Wednesday, January 23, 2008

HackerSafe pwned

Back in early 2000, Kevin Finisterre and I were talking about HackerSafe and the risks that it posed to its customers. Primarly, if hackers monitor all HackerSafe websites they will know when to attack a site based on the presence of the HackerSafe logo. Another issue that we have with HackerSafe like services is that we feel that people are getting a false sense of security. Automated tools like the ones used by HackerSafe (scanalert) do not identify the security holes that most hackers use to break into networks, instead they only identify the known issues.
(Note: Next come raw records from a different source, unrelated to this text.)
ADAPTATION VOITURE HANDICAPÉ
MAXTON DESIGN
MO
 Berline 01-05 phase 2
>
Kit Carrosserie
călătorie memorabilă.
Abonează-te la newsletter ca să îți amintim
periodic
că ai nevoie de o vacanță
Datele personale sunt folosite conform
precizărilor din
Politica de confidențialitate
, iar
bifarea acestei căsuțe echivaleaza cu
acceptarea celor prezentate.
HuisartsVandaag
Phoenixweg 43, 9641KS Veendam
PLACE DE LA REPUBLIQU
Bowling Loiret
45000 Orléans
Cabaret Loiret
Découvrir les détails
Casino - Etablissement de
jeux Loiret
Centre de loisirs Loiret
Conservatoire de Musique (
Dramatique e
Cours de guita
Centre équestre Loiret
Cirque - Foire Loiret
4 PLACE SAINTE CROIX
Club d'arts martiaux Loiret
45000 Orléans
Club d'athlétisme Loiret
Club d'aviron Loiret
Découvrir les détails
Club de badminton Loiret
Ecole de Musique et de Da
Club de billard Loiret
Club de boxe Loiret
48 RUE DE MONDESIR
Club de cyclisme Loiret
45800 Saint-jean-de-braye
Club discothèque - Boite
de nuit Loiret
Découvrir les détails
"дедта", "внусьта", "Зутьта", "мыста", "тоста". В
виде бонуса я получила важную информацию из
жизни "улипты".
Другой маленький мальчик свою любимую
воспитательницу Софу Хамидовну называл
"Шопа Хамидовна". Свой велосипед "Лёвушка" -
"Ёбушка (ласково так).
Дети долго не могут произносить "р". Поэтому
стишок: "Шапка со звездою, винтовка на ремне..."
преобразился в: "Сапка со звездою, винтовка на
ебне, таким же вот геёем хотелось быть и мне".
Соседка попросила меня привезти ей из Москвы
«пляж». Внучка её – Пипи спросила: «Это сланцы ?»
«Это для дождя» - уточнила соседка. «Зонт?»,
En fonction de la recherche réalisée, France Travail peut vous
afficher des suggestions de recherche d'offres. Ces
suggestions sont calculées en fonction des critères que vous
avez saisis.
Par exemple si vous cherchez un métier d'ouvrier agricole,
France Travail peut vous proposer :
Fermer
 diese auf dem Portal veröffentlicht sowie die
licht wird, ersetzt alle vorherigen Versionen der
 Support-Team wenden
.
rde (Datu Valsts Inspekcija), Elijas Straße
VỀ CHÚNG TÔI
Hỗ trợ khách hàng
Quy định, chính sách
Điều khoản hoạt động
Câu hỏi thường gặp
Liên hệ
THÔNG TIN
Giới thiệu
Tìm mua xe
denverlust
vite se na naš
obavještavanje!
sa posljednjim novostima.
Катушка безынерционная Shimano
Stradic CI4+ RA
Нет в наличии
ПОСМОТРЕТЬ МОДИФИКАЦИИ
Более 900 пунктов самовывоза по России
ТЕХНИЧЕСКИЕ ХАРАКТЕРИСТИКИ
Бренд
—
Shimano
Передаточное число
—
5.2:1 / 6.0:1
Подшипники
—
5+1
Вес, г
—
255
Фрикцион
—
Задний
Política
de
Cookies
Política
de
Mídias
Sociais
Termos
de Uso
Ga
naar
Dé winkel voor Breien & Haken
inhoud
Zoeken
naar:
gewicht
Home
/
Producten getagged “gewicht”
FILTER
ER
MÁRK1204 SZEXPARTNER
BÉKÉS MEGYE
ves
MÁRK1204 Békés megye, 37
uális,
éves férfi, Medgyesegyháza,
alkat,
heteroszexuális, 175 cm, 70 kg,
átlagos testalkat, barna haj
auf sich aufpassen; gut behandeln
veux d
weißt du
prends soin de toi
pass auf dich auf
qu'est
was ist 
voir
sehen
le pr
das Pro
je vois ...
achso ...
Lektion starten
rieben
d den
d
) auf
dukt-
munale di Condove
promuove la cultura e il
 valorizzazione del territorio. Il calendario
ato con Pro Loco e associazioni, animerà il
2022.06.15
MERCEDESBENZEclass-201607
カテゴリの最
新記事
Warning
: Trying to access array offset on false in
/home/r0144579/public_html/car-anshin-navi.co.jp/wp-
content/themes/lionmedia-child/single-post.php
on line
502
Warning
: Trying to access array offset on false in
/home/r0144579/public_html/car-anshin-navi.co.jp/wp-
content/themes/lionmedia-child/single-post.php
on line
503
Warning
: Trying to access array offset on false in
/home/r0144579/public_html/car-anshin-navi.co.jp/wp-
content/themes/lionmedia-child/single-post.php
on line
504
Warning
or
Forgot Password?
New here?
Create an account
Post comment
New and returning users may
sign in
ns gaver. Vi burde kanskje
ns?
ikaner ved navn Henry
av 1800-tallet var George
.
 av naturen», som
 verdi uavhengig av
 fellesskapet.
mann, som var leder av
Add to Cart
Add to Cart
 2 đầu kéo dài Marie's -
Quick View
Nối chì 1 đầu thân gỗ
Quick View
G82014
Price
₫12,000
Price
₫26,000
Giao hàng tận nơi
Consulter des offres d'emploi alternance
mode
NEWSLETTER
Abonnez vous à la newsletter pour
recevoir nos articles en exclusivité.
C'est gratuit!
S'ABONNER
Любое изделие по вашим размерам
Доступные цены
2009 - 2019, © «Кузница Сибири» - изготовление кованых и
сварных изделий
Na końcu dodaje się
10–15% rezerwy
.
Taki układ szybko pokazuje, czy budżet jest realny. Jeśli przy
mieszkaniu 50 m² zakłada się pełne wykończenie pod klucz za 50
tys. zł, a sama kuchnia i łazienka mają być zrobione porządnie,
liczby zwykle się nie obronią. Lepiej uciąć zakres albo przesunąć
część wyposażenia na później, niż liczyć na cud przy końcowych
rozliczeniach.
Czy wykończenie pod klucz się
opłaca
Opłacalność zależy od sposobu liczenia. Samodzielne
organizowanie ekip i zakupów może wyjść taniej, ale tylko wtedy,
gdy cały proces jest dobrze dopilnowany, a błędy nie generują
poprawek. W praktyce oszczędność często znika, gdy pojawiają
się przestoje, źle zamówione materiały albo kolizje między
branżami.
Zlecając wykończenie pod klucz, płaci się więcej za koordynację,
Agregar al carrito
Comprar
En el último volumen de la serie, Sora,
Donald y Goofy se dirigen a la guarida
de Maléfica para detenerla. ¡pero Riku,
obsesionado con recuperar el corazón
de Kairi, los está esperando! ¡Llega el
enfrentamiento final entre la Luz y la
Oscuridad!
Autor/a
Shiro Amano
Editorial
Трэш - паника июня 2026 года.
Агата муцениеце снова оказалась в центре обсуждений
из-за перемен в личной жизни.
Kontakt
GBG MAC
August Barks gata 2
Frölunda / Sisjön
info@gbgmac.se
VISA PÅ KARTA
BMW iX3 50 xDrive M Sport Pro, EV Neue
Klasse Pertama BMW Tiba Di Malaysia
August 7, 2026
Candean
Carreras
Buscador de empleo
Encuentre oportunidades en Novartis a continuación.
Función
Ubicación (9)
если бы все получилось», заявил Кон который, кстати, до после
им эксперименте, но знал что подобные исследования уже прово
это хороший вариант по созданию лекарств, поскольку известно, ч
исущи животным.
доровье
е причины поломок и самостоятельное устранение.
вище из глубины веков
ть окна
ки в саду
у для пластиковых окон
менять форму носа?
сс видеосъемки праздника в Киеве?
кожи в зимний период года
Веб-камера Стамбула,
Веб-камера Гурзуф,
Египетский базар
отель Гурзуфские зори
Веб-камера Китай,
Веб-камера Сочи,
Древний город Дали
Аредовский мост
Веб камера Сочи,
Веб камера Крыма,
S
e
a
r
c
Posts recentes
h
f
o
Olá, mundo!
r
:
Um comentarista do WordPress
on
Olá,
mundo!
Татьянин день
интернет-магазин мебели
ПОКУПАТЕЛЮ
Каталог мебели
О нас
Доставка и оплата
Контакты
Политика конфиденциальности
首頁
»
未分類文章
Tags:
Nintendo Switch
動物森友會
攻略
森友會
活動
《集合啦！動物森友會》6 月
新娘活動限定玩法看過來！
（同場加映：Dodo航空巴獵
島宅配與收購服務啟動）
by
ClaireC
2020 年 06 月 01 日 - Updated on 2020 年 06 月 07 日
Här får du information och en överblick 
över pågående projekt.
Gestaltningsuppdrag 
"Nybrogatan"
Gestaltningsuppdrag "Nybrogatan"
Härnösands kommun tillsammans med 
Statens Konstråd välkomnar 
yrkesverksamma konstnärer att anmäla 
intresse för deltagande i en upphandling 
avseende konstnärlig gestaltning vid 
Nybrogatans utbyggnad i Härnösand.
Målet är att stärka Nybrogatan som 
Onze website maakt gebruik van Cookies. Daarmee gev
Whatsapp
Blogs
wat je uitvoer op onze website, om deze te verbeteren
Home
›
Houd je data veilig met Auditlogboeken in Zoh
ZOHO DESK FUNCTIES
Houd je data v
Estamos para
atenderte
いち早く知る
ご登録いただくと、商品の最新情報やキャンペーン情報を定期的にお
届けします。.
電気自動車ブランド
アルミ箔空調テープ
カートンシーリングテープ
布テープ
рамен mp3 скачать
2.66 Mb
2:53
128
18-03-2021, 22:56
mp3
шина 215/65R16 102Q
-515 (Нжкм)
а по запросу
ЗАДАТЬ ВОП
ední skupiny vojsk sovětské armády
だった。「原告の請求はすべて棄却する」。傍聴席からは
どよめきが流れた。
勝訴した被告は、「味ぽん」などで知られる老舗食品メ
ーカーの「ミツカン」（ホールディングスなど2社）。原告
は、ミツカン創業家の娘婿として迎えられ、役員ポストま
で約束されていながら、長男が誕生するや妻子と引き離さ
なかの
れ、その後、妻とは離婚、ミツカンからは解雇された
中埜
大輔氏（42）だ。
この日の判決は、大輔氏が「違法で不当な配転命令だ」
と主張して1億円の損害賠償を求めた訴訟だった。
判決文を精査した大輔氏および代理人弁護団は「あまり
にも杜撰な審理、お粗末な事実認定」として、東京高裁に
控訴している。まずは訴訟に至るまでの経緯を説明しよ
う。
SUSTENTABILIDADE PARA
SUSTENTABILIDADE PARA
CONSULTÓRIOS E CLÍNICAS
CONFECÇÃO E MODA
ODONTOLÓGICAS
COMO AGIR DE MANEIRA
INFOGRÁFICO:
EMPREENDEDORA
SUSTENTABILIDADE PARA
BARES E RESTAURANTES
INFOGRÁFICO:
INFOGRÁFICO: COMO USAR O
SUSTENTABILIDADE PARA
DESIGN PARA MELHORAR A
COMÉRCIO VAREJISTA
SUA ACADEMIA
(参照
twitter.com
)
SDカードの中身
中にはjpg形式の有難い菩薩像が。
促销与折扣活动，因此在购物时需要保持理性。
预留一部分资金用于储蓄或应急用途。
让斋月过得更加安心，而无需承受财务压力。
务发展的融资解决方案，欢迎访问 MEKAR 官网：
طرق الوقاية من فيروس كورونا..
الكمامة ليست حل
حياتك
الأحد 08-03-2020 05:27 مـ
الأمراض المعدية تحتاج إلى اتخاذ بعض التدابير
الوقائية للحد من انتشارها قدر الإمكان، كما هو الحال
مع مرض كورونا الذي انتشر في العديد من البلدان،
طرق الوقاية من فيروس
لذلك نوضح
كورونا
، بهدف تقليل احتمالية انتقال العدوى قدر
Don't get us wrong, there is value in the services that are being offered by ScanAlert. Their services help businesses keep up to date with patches and prevent businesses from missing the obvious and low hanging fruit. For that very reason services like HackerSafe have a very good ROI. Just don't feel 100% because you've got the logo, you're never 100%. Here's an article where our CTO commented on the recent HackerSafe pwnage.

Saturday, January 19, 2008

Hackers attack power companies

For quite some time I've been giving speeches and talking about the physical damages that malicious hackers could cause with a well crafted cyber attack. I've discussed how vulnerable our (the world's) core infrastructure is and how easily it could be disabled. As a result many people have called me a conspiracy theorist, or accused me of exaggerating. Well, unfortunately now I can say "I told you so." This isn't the first time that hackers have attacked this kind of technology, the US Department of Defense did it during the Aurora Generator Test.

Friday, January 11, 2008

ZDNet Australia

Netragard's CTO was quoted in the following article titled "2007: How was it for Apple". Here's the article and here's the quote:

Adriel Desautels, chief technology officer for security company Netragard and founder of the SNOSoft research team, said: "If OS X had the same installed base as Windows, Linux and other systems, it would be less secure or at the very most, as secure as the other systems ... It's just a matter of what [attackers] focus on."